What chance the tabloids would bother to report this?
If I'd actually beaten the guy to a pulp however, if I'd used unreasonable force, I might have been done for assault, and rightly so. What chance the tabloids would have reported such an outcome in outraged tones as some sort of travesty, while playing down any suggestion that excessive force had been used?
The truth is that the guy's behavior would not have been significantly different whether he was risking one day in prison or 10 years and there's every chance that he went on to reoffend on his release. There was only one thing on his mind that day, the need to feed his habit, and it's sadly quite probable that it's the only thing on his mind today too.
In 2002, the Audit Office estimated that
half of all crime is related to drug use. This problem cannot be addressed by new authoritarian laws, summary justice or longer prison sentences. Drug addicts couldn't give a flying toss about any of that.
What this guy needed, not just for him but for society as a whole, was to be put on a drug treatment programme with a genuine chance of rehabilitation. Both north and south of the border, to give credit where it's due, funding for drug treatment programmes has been significantly increased. But more is needed. This is an area which does require a revolution in approach. Today, most drug addicts still do not get the treatment they need.

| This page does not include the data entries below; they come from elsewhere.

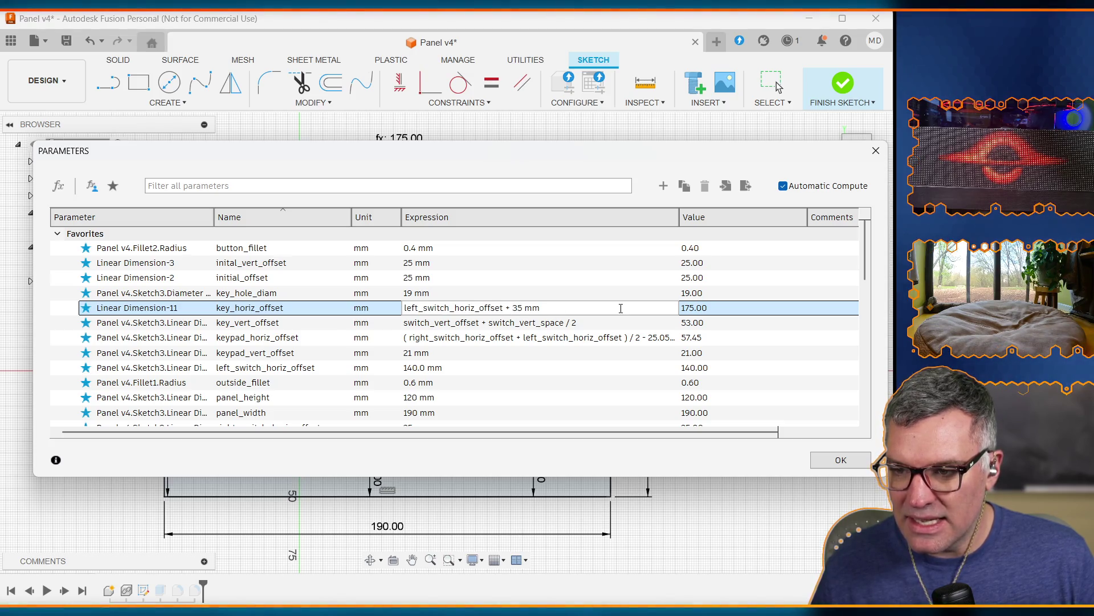
{"action": "key", "text": "Return"}
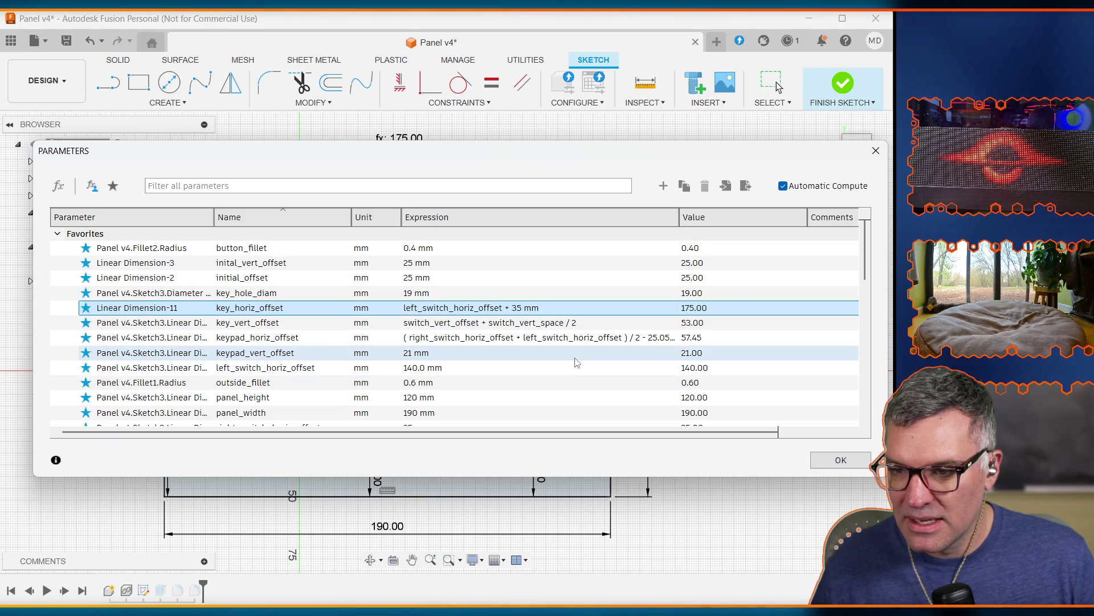
{"action": "scroll", "coordinate": [504, 334], "scroll_direction": "down", "scroll_amount": 1}
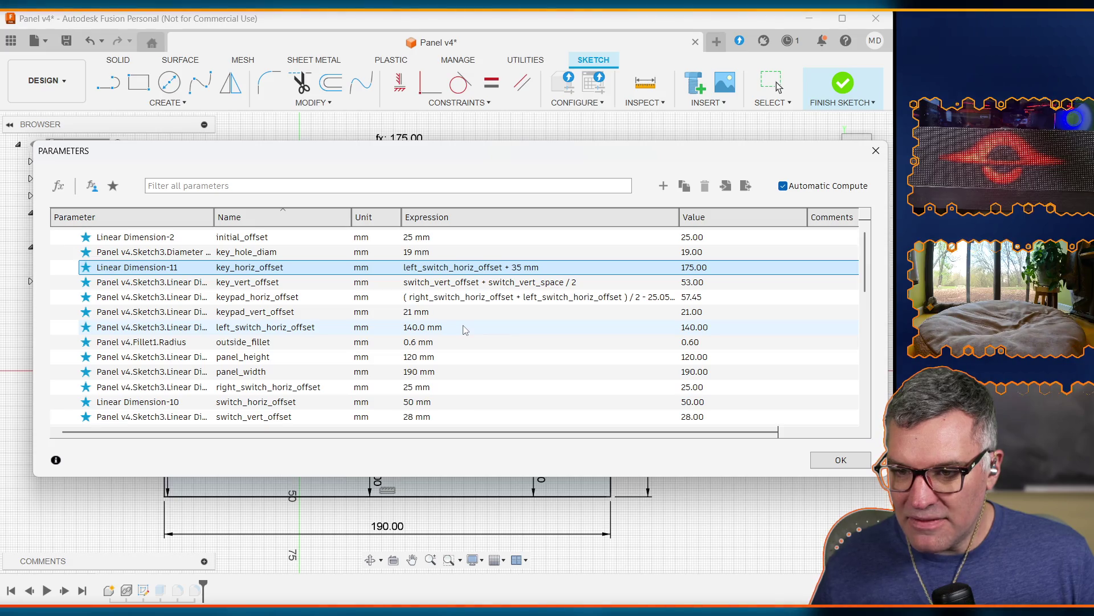
{"action": "scroll", "coordinate": [473, 333], "scroll_direction": "down", "scroll_amount": 5}
{"action": "scroll", "coordinate": [516, 338], "scroll_direction": "up", "scroll_amount": 2}
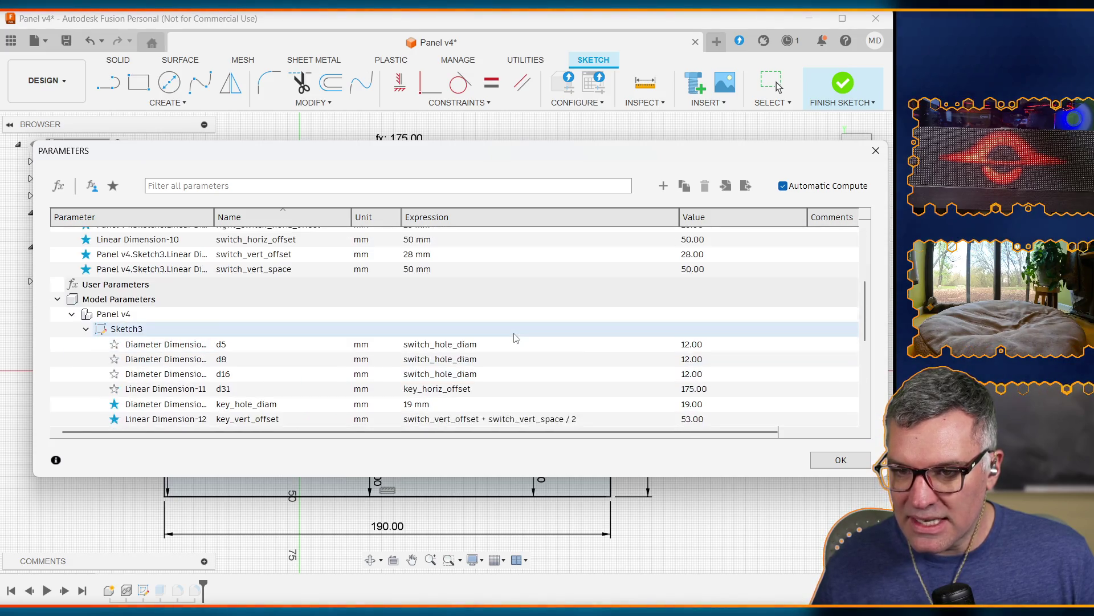
{"action": "scroll", "coordinate": [516, 338], "scroll_direction": "up", "scroll_amount": 5}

The emphasis needs to be on tackling the root of the problem, not the symptoms. If Blair seriously wants to do something about improving the lot of society, that's where he should be concentrating his energies.
Of course, the tabloids think of this sort of thing as "junkie scum loving, woolly headed, bleeding heart liberal leftie nonsense" and we know that a patient, well considered, and potentially successful strategy is never going to be at the forefore of Blair's mind when there are tabloid headlines to appease. It just isn't the New Labour way.